(READING TEXT)

WEST SIDE STORIES

by Kevin Walsh

I was on the far West End of Manhattan recently on the border of the Meatpacking District and Chelsea, at 9th and West 14th, asking about my IPhone battery at the Apple store there (where I have to go now, instead of the much more convenient Tekserve, which went out of business, death by landlord and rising rents). The battery drains al of a sudden on occasion, and the solutions aren’t exactly palatable; it involves backing up the phone, deleting all the apps, and putting them back one by one until I figure out which one is causing the drain. Whatta mess. Maybe I’ll just save a bit and get a new battery.

Anyway, I took a brief walk from there back to Penn Station and, once again, was fascinated by all the infrastructure. I took a walk through Chelsea Market for the first time in a decade, and found the crowds oppressive; that’s a new hallmark of the neighborhood which has become a tourist haven.

 

Washington and Gansevoort Streets, November 2016

I have visited and chronicled the Meatpacking District often, beginning in 2006, came back in 2009, 2013 and other times. The former freight railroad, the High Line, first came under FNY scrutiny before it was ever opened as a park, starting in 1999:

High Line Before the Hoopla, 1999

Under the High Line

Back on the High Line Again, 2009

High Line from 20th-30th Streets

The High Line Section That Won’t Be a Park

… and finally, its last section that opened in 2014

I continue to have a fascination with the Meatpacking District and the High Line that runs north into Chelsea and ends at West 34th Street. I gather that the “linear park” hasn’t gone the route that its creators had envisioned; it has become a tourist conveyor belt, more or less, and is apparently rarely visited by neighborhood residents and New Yorkers. What’s more, it has driven up property values — normally a favorable result — but skyrocketed them, pushing out small businesses like mom and pops, barber shops, bodegas and gas stations, and gave rise to pricey condos, many of them behemoths.

I get all this. But, I cannot turn away and completely badmouth the High Line. In the end, Forgotten NY is an infrastructure website, and I’ve been fascinated and yes, even gratified by how a former elevated freight train trestle — one that the Giuliani administration was hot to tear down 20 years ago — has been resuscitated and revived, though I wish it could have become a western extension of the #7 Flushing Line.

 

This page will use some images captured in a November 2016 walk through these parts, as more as the more recent October 2017 jaunt. There are still some meatpackers in The Meatpacking, though some have to be rooted out and some are hiding in plain sight such as these along Washington Street between Gansevoort and Little West 12th Street, Louis Zucker ands J.T. Jobbagy.

(End READING TEXT)
(INFORMATION GIVEN)

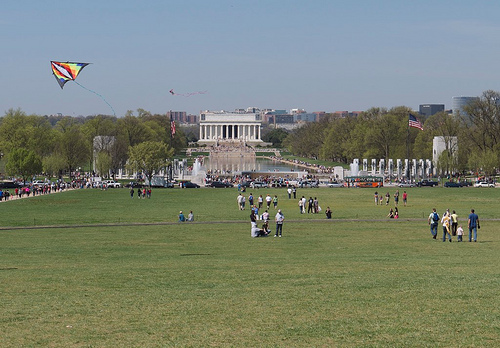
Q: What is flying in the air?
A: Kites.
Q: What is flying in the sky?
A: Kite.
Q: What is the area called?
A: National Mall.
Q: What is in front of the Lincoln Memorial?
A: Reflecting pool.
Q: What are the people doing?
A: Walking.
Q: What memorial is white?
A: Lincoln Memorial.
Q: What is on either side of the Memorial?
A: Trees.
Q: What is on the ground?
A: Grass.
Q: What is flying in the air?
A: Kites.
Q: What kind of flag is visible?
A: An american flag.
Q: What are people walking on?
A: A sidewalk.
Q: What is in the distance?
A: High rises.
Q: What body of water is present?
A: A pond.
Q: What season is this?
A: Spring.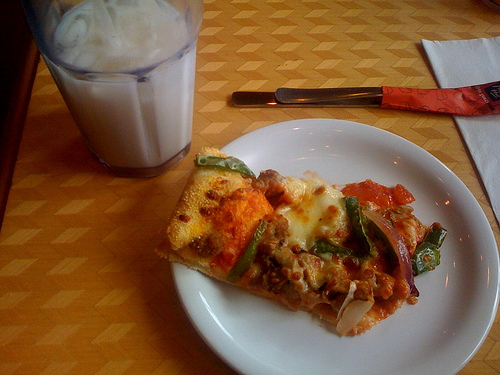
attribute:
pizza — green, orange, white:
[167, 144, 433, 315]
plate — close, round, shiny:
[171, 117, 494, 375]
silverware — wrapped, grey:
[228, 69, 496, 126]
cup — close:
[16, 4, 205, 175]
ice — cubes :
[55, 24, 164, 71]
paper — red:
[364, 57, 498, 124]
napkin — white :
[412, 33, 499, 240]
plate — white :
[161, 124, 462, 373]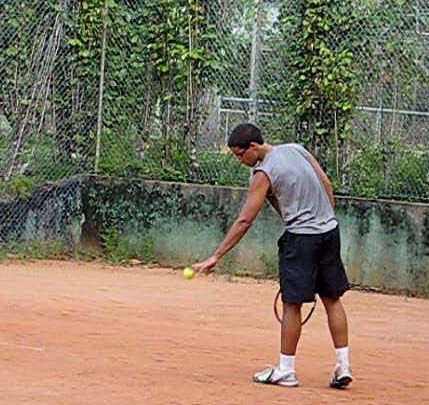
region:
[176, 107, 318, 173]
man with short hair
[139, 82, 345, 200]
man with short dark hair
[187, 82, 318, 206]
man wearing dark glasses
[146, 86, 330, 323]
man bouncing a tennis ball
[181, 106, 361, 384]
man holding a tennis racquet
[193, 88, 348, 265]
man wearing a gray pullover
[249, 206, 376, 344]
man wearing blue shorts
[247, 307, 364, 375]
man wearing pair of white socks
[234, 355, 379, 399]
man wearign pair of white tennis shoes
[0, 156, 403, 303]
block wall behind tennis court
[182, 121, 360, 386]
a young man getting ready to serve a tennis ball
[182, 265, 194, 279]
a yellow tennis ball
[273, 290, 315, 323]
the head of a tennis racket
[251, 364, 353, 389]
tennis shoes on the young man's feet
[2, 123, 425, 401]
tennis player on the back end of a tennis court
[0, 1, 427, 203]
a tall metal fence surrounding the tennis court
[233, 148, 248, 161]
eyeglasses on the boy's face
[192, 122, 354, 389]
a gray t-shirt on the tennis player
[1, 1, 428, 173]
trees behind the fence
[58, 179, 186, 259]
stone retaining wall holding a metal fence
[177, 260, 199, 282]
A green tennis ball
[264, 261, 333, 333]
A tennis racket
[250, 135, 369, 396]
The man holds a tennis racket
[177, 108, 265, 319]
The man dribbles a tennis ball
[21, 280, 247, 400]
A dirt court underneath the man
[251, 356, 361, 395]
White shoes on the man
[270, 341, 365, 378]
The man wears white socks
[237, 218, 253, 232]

(End INFORMATION GIVEN)
(INFORMATION GIVEN)

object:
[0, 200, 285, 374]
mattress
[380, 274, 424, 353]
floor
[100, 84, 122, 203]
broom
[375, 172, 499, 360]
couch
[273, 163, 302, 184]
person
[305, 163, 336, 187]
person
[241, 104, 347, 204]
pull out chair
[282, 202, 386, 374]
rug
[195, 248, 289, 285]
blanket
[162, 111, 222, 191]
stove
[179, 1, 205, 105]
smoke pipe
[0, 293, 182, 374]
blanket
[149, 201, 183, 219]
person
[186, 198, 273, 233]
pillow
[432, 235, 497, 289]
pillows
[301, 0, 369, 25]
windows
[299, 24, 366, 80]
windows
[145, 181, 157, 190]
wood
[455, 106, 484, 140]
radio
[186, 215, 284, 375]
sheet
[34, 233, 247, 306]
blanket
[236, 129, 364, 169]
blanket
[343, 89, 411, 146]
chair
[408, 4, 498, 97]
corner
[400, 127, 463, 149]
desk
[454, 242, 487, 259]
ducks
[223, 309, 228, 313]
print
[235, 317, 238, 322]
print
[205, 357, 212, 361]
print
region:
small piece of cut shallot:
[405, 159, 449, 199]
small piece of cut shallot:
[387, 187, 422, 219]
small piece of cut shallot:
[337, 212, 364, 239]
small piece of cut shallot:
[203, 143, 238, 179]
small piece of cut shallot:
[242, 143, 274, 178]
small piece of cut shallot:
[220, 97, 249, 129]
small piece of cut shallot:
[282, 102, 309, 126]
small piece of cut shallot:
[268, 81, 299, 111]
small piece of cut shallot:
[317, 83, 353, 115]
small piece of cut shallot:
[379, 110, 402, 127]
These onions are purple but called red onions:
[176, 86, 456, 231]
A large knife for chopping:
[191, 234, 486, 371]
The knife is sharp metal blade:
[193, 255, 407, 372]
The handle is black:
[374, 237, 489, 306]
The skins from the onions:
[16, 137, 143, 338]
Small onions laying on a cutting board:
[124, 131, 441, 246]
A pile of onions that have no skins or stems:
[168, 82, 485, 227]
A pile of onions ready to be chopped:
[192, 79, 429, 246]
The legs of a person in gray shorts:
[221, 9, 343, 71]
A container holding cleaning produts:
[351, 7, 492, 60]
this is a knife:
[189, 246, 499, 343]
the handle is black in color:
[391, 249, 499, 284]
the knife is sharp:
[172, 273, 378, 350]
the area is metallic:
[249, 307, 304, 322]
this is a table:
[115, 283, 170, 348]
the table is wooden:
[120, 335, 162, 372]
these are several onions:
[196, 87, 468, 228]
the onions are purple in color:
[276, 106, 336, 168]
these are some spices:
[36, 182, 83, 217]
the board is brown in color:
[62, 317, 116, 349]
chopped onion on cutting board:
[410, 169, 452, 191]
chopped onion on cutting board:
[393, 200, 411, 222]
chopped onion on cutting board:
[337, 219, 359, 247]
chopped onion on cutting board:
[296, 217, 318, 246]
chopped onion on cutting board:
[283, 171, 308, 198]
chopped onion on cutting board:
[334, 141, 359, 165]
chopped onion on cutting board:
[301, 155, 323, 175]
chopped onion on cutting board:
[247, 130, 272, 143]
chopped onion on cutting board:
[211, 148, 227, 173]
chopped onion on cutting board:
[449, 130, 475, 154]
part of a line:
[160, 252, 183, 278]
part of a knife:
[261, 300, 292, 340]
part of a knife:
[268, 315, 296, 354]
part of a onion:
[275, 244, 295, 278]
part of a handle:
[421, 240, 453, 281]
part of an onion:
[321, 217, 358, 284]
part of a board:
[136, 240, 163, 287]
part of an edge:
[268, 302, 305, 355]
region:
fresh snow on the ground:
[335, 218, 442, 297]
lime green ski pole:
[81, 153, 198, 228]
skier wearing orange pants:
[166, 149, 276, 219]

(End INFORMATION GIVEN)

• WORK TASK 1
Answer these questions from the West Side Stories text:
(a) Which store went out of business, leaving the Apple store as the place to ask about the iPhone battery?
(b) In what year did the High Line first come under FNY scrutiny?
(c) At which street does the High Line end?
• WORK TASK 2
Transcribe the West Side Stories text word for word, starting at "This page will" and ending at "ands J.T. Jobbagy.".

• TASK ANSWER 1
(a) Tekserve
(b) 1999
(c) West 34th Street

• TASK ANSWER 2
This page will use some images captured in a November 2016 walk through these parts, as more as the more recent October 2017 jaunt. There are still some meatpackers in The Meatpacking, though some have to be rooted out and some are hiding in plain sight such as these along Washington Street between Gansevoort and Little West 12th Street, Louis Zucker ands J.T. Jobbagy.